**TASK DESCRIPTION**
Below are several records. Retype exactly those lines running from the one with "X757412Y442341D01*" through the one with "X1100000D02*", end lines included, and no others.
== DATASET EXTRACT
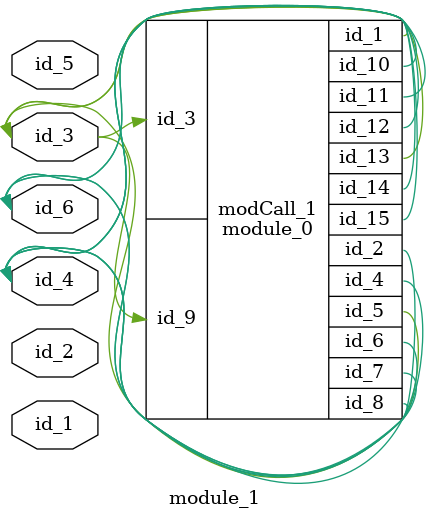
<source format=v>
module module_0 (
    id_1,
    id_2,
    id_3,
    id_4,
    id_5,
    id_6,
    id_7,
    id_8,
    id_9,
    id_10,
    id_11,
    id_12,
    id_13,
    id_14,
    id_15
);
  inout wire id_15;
  inout wire id_14;
  inout wire id_13;
  output wire id_12;
  inout wire id_11;
  inout wire id_10;
  input wire id_9;
  output wire id_8;
  output wire id_7;
  output wire id_6;
  output wire id_5;
  output wire id_4;
  input wire id_3;
  inout wire id_2;
  inout wire id_1;
  assign {-1, id_2, id_9, -1} = 1;
  assign id_1 = 1 ? id_14 : -1;
endmodule
module module_1 (
    id_1,
    id_2,
    id_3,
    id_4,
    id_5,
    id_6
);
  inout wire id_6;
  input wire id_5;
  inout wire id_4;
  inout wire id_3;
  input wire id_2;
  input wire id_1;
  module_0 modCall_1 (
      id_3,
      id_6,
      id_3,
      id_4,
      id_3,
      id_4,
      id_4,
      id_6,
      id_3,
      id_6,
      id_6,
      id_4,
      id_3,
      id_4,
      id_4
  );
  wire id_7, id_8;
endmodule

</source>
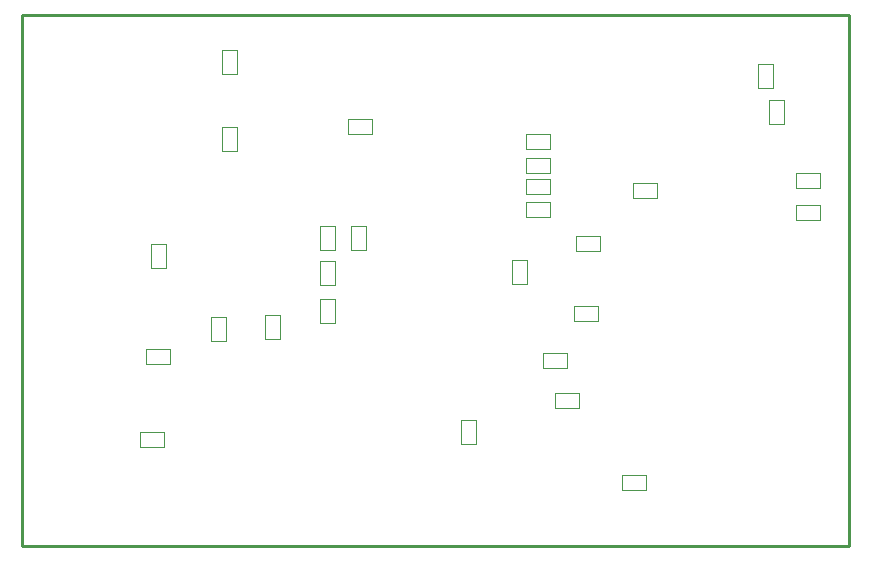
<source format=gm1>
G04*
G04 #@! TF.GenerationSoftware,Altium Limited,Altium Designer,22.6.1 (34)*
G04*
G04 Layer_Color=16711935*
%FSLAX44Y44*%
%MOMM*%
G71*
G04*
G04 #@! TF.SameCoordinates,A7F95BF2-09E6-4EF4-AC3E-D413731AB972*
G04*
G04*
G04 #@! TF.FilePolarity,Positive*
G04*
G01*
G75*
%ADD14C,0.2540*%
%ADD65C,0.0500*%
%ADD66C,0.0508*%
D14*
X600000Y600000D02*
Y1050000D01*
Y600000D02*
X1300000D01*
Y1050000D01*
X600000D02*
X1300000D01*
D65*
X1222743Y1008219D02*
X1235443D01*
X1222743Y987899D02*
X1235443D01*
X1046818Y897808D02*
Y910508D01*
X1026498Y897808D02*
Y910508D01*
X1047154Y935884D02*
Y948584D01*
X1026834Y935884D02*
Y948584D01*
X1026424Y878996D02*
Y891695D01*
X1046744Y878996D02*
Y891695D01*
X971614Y686340D02*
X984314D01*
X971614Y706660D02*
X984314D01*
X1051358Y717289D02*
Y729989D01*
X1071678Y717289D02*
Y729989D01*
X1137709Y894420D02*
Y907120D01*
X1117389Y894420D02*
Y907120D01*
X1089380Y849718D02*
Y862418D01*
X1069060Y849718D02*
Y862418D01*
X1087258Y790439D02*
Y803139D01*
X1066938Y790439D02*
Y803139D01*
X1040562Y750512D02*
Y763212D01*
X1060882Y750512D02*
Y763212D01*
X1014526Y841957D02*
X1027226D01*
X1014526Y821637D02*
X1027226D01*
X1254913Y876260D02*
Y888960D01*
X1275233Y876260D02*
Y888960D01*
X1254913Y903143D02*
Y915843D01*
X1275233Y903143D02*
Y915843D01*
X1232170Y957631D02*
X1244870D01*
X1232170Y977951D02*
X1244870D01*
X1026498Y916249D02*
Y928949D01*
X1046818Y916249D02*
Y928949D01*
X1127877Y647278D02*
Y659978D01*
X1107557Y647278D02*
Y659978D01*
X699840Y683650D02*
Y696350D01*
X720160Y683650D02*
Y696350D01*
X878268Y850988D02*
X890968D01*
X878268Y871308D02*
X890968D01*
X851994Y820902D02*
X864694D01*
X851994Y841222D02*
X864694D01*
X851994Y871308D02*
X864694D01*
X851994Y850988D02*
X864694D01*
X851994Y808938D02*
X864694D01*
X851994Y788617D02*
X864694D01*
X768712Y1020001D02*
X781412D01*
X768712Y999681D02*
X781412D01*
X760215Y793624D02*
X772915D01*
X760215Y773304D02*
X772915D01*
X768829Y954531D02*
X781529D01*
X768829Y934211D02*
X781529D01*
X704920Y754068D02*
Y766768D01*
X725240Y754068D02*
Y766768D01*
X896072Y949004D02*
Y961704D01*
X875752Y949004D02*
Y961704D01*
X708730Y856087D02*
X721430D01*
X708730Y835767D02*
X721430D01*
X805909Y795479D02*
X818609D01*
X805909Y775159D02*
X818609D01*
D66*
X1222743Y987899D02*
Y1008219D01*
X1235443Y987899D02*
Y1008219D01*
X1026498Y910508D02*
X1046818D01*
X1026498Y897808D02*
X1046818D01*
X1026834Y948584D02*
X1047154D01*
X1026834Y935884D02*
X1047154D01*
X1026424Y878996D02*
X1046744D01*
X1026424Y891695D02*
X1046744D01*
X984314Y686340D02*
Y706660D01*
X971614Y686340D02*
Y706660D01*
X1051358Y717289D02*
X1071678D01*
X1051358Y729989D02*
X1071678D01*
X1117389Y907120D02*
X1137709D01*
X1117389Y894420D02*
X1137709D01*
X1069060Y862418D02*
X1089380D01*
X1069060Y849718D02*
X1089380D01*
X1066938Y803139D02*
X1087258D01*
X1066938Y790439D02*
X1087258D01*
X1040562Y750512D02*
X1060882D01*
X1040562Y763212D02*
X1060882D01*
X1014526Y821637D02*
Y841957D01*
X1027226Y821637D02*
Y841957D01*
X1254913Y876260D02*
X1275233D01*
X1254913Y888960D02*
X1275233D01*
X1254913Y903143D02*
X1275233D01*
X1254913Y915843D02*
X1275233D01*
X1244870Y957631D02*
Y977951D01*
X1232170Y957631D02*
Y977951D01*
X1026498Y916249D02*
X1046818D01*
X1026498Y928949D02*
X1046818D01*
X1107557Y659978D02*
X1127877D01*
X1107557Y647278D02*
X1127877D01*
X699840Y683650D02*
X720160D01*
X699840Y696350D02*
X720160D01*
X890968Y850988D02*
Y871308D01*
X878268Y850988D02*
Y871308D01*
X864694Y820902D02*
Y841222D01*
X851994Y820902D02*
Y841222D01*
Y850988D02*
Y871308D01*
X864694Y850988D02*
Y871308D01*
X851994Y788617D02*
Y808938D01*
X864694Y788617D02*
Y808938D01*
X768712Y999681D02*
Y1020001D01*
X781412Y999681D02*
Y1020001D01*
X760215Y773304D02*
Y793624D01*
X772915Y773304D02*
Y793624D01*
X768829Y934211D02*
Y954531D01*
X781529Y934211D02*
Y954531D01*
X704920Y754068D02*
X725240D01*
X704920Y766768D02*
X725240D01*
X875752Y961704D02*
X896072D01*
X875752Y949004D02*
X896072D01*
X708730Y835767D02*
Y856087D01*
X721430Y835767D02*
Y856087D01*
X805909Y775159D02*
Y795479D01*
X818609Y775159D02*
Y795479D01*
M02*

</source>
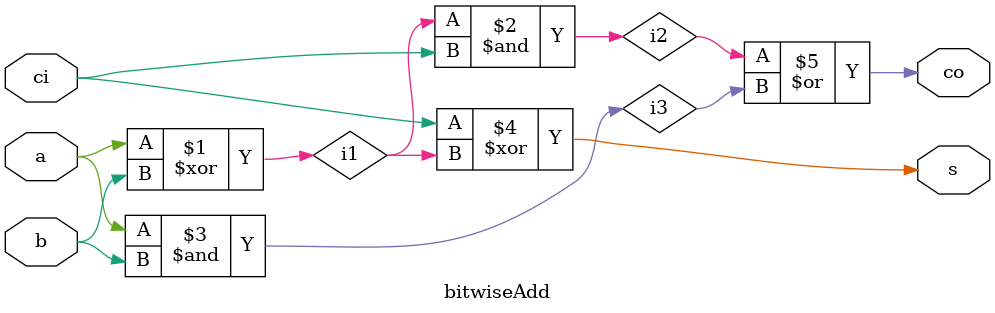
<source format=v>
`timescale 1ns / 1ps


module bitwiseAdd(
    input a,
    input b,
    input ci,
    output s,
    output co
    );
    wire i1, i2, i3;
    
    assign i1 = a ^ b;
    assign i2 = i1 & ci;
    assign i3 = a & b;
    
    assign s = ci ^ i1;
    
    assign co = i2 | i3;
    
endmodule
</source>
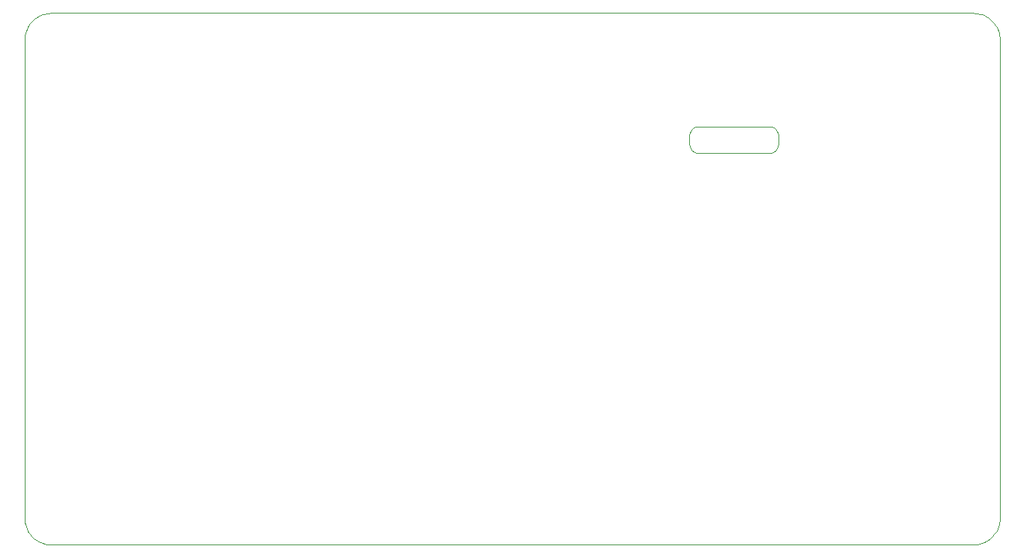
<source format=gm1>
G04*
G04 #@! TF.GenerationSoftware,Altium Limited,Altium Designer,19.1.8 (144)*
G04*
G04 Layer_Color=16711935*
%FSLAX44Y44*%
%MOMM*%
G71*
G01*
G75*
%ADD17C,0.1000*%
%ADD213C,0.0254*%
G36*
X699783Y220960D02*
D01*
D02*
G37*
D17*
X840000Y442000D02*
X842588Y442341D01*
X845000Y443340D01*
X847071Y444929D01*
X848660Y447000D01*
X849659Y449412D01*
X850000Y452000D01*
Y462000D02*
X849659Y464588D01*
X848660Y467000D01*
X847071Y469071D01*
X845000Y470660D01*
X842588Y471659D01*
X840000Y472000D01*
X760000D02*
X757412Y471659D01*
X755000Y470660D01*
X752929Y469071D01*
X751340Y467000D01*
X750341Y464588D01*
X750000Y462000D01*
Y452000D02*
X750341Y449412D01*
X751340Y447000D01*
X752929Y444929D01*
X755000Y443340D01*
X757412Y442341D01*
X760000Y442000D01*
X850000Y452000D02*
Y462000D01*
X750000Y452000D02*
Y462000D01*
X760000Y442000D02*
X840000D01*
X760000Y472000D02*
X840000D01*
D213*
X1070000Y0D02*
X1072477Y103D01*
X1074938Y409D01*
X1077365Y918D01*
X1079741Y1626D01*
X1082051Y2527D01*
X1084278Y3616D01*
X1086408Y4885D01*
X1088426Y6326D01*
X1090318Y7928D01*
X1092072Y9682D01*
X1093674Y11574D01*
X1095115Y13592D01*
X1096384Y15722D01*
X1097473Y17949D01*
X1098374Y20259D01*
X1099082Y22636D01*
X1099591Y25062D01*
X1099898Y27523D01*
X1100000Y30000D01*
X30000Y600000D02*
X27523Y599898D01*
X25062Y599591D01*
X22635Y599082D01*
X20259Y598374D01*
X17949Y597473D01*
X15722Y596384D01*
X13592Y595115D01*
X11574Y593674D01*
X9682Y592072D01*
X7928Y590318D01*
X6326Y588426D01*
X4885Y586409D01*
X3616Y584278D01*
X2527Y582051D01*
X1626Y579741D01*
X918Y577365D01*
X409Y574938D01*
X103Y572477D01*
X0Y570000D01*
X1100000D02*
X1099898Y572477D01*
X1099591Y574938D01*
X1099082Y577365D01*
X1098375Y579741D01*
X1097473Y582051D01*
X1096384Y584278D01*
X1095115Y586409D01*
X1093674Y588426D01*
X1092072Y590318D01*
X1090319Y592072D01*
X1088426Y593674D01*
X1086408Y595115D01*
X1084278Y596384D01*
X1082051Y597473D01*
X1079741Y598374D01*
X1077365Y599082D01*
X1074938Y599591D01*
X1072477Y599898D01*
X1070000Y600000D01*
X0Y30000D02*
X103Y27523D01*
X409Y25062D01*
X918Y22635D01*
X1626Y20259D01*
X2527Y17949D01*
X3616Y15722D01*
X4885Y13592D01*
X6326Y11574D01*
X7928Y9682D01*
X9682Y7928D01*
X11574Y6326D01*
X13592Y4885D01*
X15722Y3616D01*
X17949Y2527D01*
X20259Y1626D01*
X22636Y918D01*
X25062Y409D01*
X27523Y103D01*
X30000Y0D01*
Y-0D02*
X1070000Y0D01*
X-0Y30000D02*
X0Y570000D01*
X30000Y600000D02*
X1070000Y600000D01*
X1100000Y570000D02*
X1100000Y30000D01*
M02*

</source>
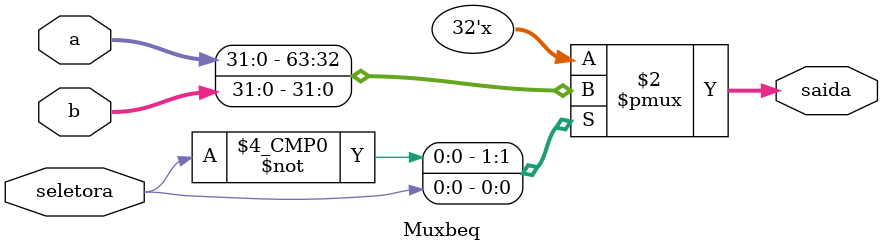
<source format=v>
module Muxbeq(a, b, seletora, saida);

input [31:0]a;
input [31:0]b;
input seletora;
output reg [31:0]saida;

//no bloco always de acordo com a seletora escolhida ele libera uma das saidas
always @(*)
begin
	case (seletora)
		1'b0: saida = a;
		1'b1: saida = b;
	endcase
end
endmodule	
</source>
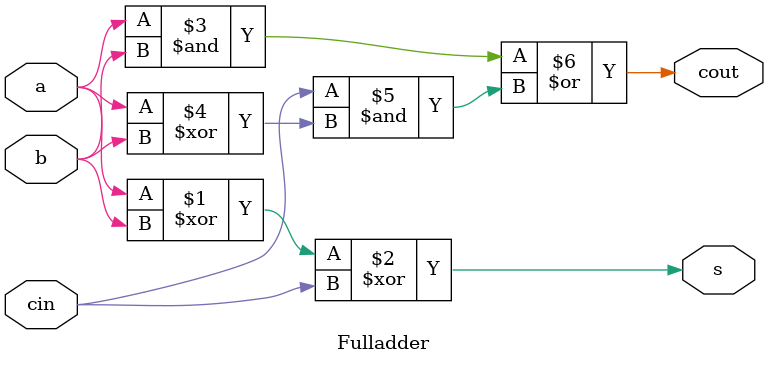
<source format=v>
module Fulladder(a,b,cin,s,cout);
input a,b,cin;
output s,cout;

assign s = (a ^ b) ^cin;
assign cout = (a&b)| cin&(a^b);

endmodule

</source>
====
**TASK SOLUTION**
X757412Y442341D01*
X760000Y442000D01*
X850000Y452000D02*
Y462000D01*
X750000Y452000D02*
Y462000D01*
X760000Y442000D02*
X840000D01*
X760000Y472000D02*
X840000D01*
D213*
X1070000Y0D02*
X1072477Y103D01*
X1074938Y409D01*
X1077365Y918D01*
X1079741Y1626D01*
X1082051Y2527D01*
X1084278Y3616D01*
X1086408Y4885D01*
X1088426Y6326D01*
X1090318Y7928D01*
X1092072Y9682D01*
X1093674Y11574D01*
X1095115Y13592D01*
X1096384Y15722D01*
X1097473Y17949D01*
X1098374Y20259D01*
X1099082Y22636D01*
X1099591Y25062D01*
X1099898Y27523D01*
X1100000Y30000D01*
X30000Y600000D02*
X27523Y599898D01*
X25062Y599591D01*
X22635Y599082D01*
X20259Y598374D01*
X17949Y597473D01*
X15722Y596384D01*
X13592Y595115D01*
X11574Y593674D01*
X9682Y592072D01*
X7928Y590318D01*
X6326Y588426D01*
X4885Y586409D01*
X3616Y584278D01*
X2527Y582051D01*
X1626Y579741D01*
X918Y577365D01*
X409Y574938D01*
X103Y572477D01*
X0Y570000D01*
X1100000D02*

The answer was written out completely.